Taxi
Two small cab companies, cash USD, no Uber
Nome has two small cab operators (Checker Cab and Mr. Kab) that run on flat in-town fares around USD 6–8 and metered fares out of town. No Uber, no Lyft. Reception in town is fine on US carriers; outside the 30-km radius cell coverage drops fast. For the three roads (Council, Teller, Kougarok), book a rental car or a guided tour the day before — there are only a few rentals in town and they sell out on cruise call days.
Currency
US dollar (USD), cards accepted, ATMs in town
Standard US dollar economy. Most businesses on Front Street take Visa and Mastercard; a few of the smaller cafes and the public beach gold-pan rental booths are cash-only. There are ATMs at the credit union on Front Street and at the supermarket. Prices are noticeably higher than in the Lower 48 — everything except gold and fish is barged or flown in — and a coffee plus sandwich runs USD 18–22.
Day trip
First 30–50 km of Council, Teller, or Kougarok Road
The three gravel roads out of Nome each end well past what fits in a port day, but the first 30–50 km of any of them is the real draw — tundra, musk ox, reindeer, beaver dams, and on Kougarok in particular, world-class subarctic birding (bristle-thighed curlew). Council Road also passes the 'Last Train to Nowhere', three rusting locomotives stranded in the tundra since a failed 1903 railway. Book a half-day guided trip or rent a car in advance; gas stations only exist in town.
Dock
Tender to small-boat harbour, 10-min walk to Front Street
No cruise pier. Ships anchor in the Bering Sea roadstead and run tenders into the small-boat harbour at the east end of town. From the harbour gate it is roughly 10 minutes flat walking to the Burled Arch on Front Street and 15 minutes to the Carrie M. McLain Memorial Museum. The harbour is a working fishing dock — no terminal, no shops, no covered waiting area. Weather routinely shortens or cancels the call when Bering Sea swell builds.
Dive sites
No cruise-day diving
There is no recreational dive infrastructure at Nome.
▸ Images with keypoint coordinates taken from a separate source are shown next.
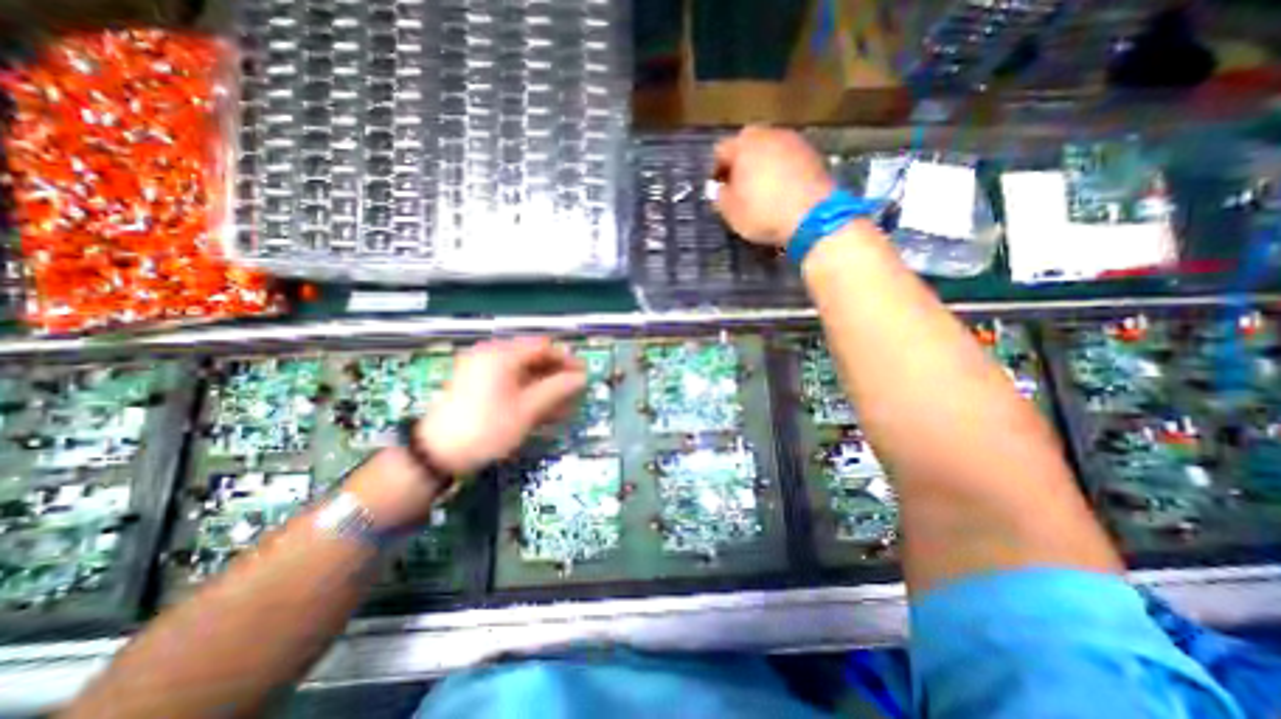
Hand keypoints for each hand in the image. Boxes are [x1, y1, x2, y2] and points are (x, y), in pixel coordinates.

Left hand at [419, 338, 585, 474]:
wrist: (436, 455)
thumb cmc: (486, 428)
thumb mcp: (526, 409)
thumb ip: (557, 389)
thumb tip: (582, 378)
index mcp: (501, 354)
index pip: (543, 347)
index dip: (566, 359)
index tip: (584, 374)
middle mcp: (491, 355)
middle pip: (534, 358)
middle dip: (557, 375)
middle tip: (576, 391)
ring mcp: (483, 370)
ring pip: (524, 372)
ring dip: (546, 385)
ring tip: (564, 404)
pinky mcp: (479, 385)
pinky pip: (512, 382)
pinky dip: (530, 392)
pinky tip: (544, 408)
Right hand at [718, 123, 837, 243]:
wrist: (813, 216)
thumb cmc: (763, 212)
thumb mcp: (730, 212)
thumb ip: (720, 196)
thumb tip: (719, 188)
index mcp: (743, 145)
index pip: (721, 150)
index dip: (717, 170)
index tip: (719, 189)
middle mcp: (769, 134)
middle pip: (748, 144)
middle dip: (742, 162)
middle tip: (740, 186)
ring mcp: (794, 141)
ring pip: (771, 149)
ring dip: (764, 164)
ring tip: (762, 189)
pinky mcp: (814, 154)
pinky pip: (789, 159)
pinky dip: (783, 170)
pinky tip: (782, 190)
The Bering Sea is cold, often turbid from gold-dredge tailings near shore, and operators are commercial-only (gold-dredge support divers). Drysuit work happens here but not on a cruise schedule. Skip this category.
Beach clubs
Not a beach port — public beach is for gold panning
Nome is a sub-Arctic working-town beach, not a swim or sunbathe destination. The Bering Sea sits around 4–10°C in summer. The notable thing about the public beach west of the small-boat harbour is that recreational gold panning is legal there without a permit, which is rare in the US. Bring or rent a pan in town; expect flecks, not nuggets.